***** SOURCE TEXT

Purpose of the Study:

  • To develop a novel, weakly supervised deep learning method for depth estimation in single-camera FPP.
  • To improve measurement speed and fringe pattern efficiency compared to conventional FPP techniques.
  • To achieve competitive accuracy in 3D reconstruction with reduced fringe patterns.

Main Methods:

  • A weakly supervised deep learning network inspired by unsupervised monocular depth estimation was developed.
  • The network was trained to estimate depth from three frames of 64-period fringe images.
  • The method focuses on efficient depth estimation from limited fringe data.

Main Results:

  • The trained network successfully estimates depth from only three frames of 64-period fringe images.
  • The proposed method demonstrates at least 50% greater fringe pattern efficiency than conventional FPP.
  • Experimental results show accuracy comparable to supervised methods and superior performance over conventional dual-frequency FPP.

Conclusions:

  • Weakly supervised deep learning offers a promising approach to enhance the speed and efficiency of FPP.
  • The developed method achieves high-accuracy 3D reconstruction with a significantly reduced number of fringe patterns.
  • This advancement has the potential to broaden the applications of FPP in various fields requiring fast and accurate 3D imaging.

**********

- WHAT IS REQUIRED: Condense the "Main Results" section of the study summary into a single sentence that keeps its main facts.

***** DATASET CONTENT

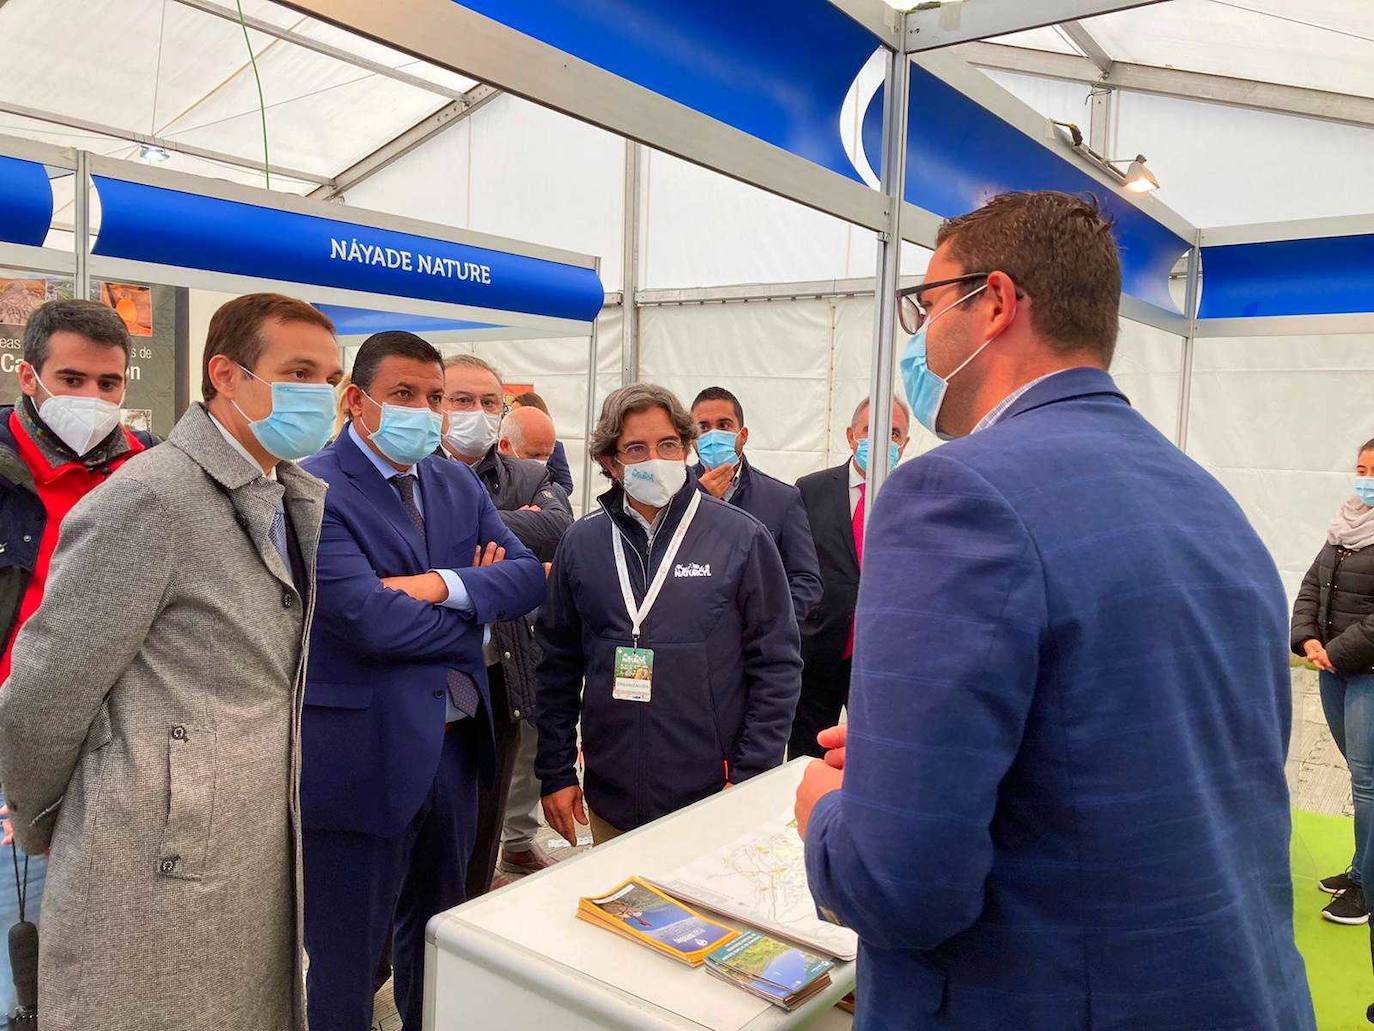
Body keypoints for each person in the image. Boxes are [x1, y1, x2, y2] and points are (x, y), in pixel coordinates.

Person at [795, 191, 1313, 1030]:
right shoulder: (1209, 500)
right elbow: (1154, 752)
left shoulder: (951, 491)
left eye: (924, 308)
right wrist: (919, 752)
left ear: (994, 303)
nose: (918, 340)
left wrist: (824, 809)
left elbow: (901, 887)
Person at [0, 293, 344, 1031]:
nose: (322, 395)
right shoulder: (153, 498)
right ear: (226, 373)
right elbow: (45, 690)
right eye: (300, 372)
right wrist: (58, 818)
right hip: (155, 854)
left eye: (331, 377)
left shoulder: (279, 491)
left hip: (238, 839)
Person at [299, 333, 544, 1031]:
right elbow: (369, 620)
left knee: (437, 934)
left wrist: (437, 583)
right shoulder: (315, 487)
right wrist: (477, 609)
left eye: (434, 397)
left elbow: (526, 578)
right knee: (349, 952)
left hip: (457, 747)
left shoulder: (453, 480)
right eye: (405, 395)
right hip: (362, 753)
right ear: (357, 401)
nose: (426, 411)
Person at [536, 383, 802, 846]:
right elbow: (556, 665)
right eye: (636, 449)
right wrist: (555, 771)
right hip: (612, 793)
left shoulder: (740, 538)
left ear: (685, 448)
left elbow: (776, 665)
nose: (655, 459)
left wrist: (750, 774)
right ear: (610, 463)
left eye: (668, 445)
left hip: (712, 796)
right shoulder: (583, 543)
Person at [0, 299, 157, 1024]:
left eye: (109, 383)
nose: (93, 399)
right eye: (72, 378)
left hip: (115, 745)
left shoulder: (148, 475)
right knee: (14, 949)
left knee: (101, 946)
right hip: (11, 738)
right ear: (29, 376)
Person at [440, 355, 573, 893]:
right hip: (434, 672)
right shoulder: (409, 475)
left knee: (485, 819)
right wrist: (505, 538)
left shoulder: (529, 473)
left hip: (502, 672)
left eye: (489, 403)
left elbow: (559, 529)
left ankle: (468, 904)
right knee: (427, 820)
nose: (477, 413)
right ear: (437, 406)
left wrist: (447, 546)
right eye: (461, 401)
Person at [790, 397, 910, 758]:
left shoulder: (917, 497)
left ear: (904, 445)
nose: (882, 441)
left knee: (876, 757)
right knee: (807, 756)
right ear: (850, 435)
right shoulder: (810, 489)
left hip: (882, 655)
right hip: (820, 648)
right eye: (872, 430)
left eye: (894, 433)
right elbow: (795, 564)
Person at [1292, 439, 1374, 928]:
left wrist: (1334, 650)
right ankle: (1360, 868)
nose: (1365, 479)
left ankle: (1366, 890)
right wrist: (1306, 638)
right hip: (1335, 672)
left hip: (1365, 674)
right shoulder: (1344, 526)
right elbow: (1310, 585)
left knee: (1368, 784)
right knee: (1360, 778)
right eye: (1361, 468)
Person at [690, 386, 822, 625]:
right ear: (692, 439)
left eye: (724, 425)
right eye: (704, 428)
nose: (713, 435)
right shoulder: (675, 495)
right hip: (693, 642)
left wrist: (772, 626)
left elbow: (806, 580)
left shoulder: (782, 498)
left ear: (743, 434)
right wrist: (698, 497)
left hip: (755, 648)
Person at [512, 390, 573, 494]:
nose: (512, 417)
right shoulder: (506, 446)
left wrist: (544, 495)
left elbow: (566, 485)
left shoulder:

**********

- EXERCISE OUTPUT: The trained network estimates depth from only three frames of 64-period fringe images, is at least 50% more efficient with fringe patterns than conventional FPP, and in experiments matches the accuracy of supervised methods while outperforming conventional dual-frequency FPP.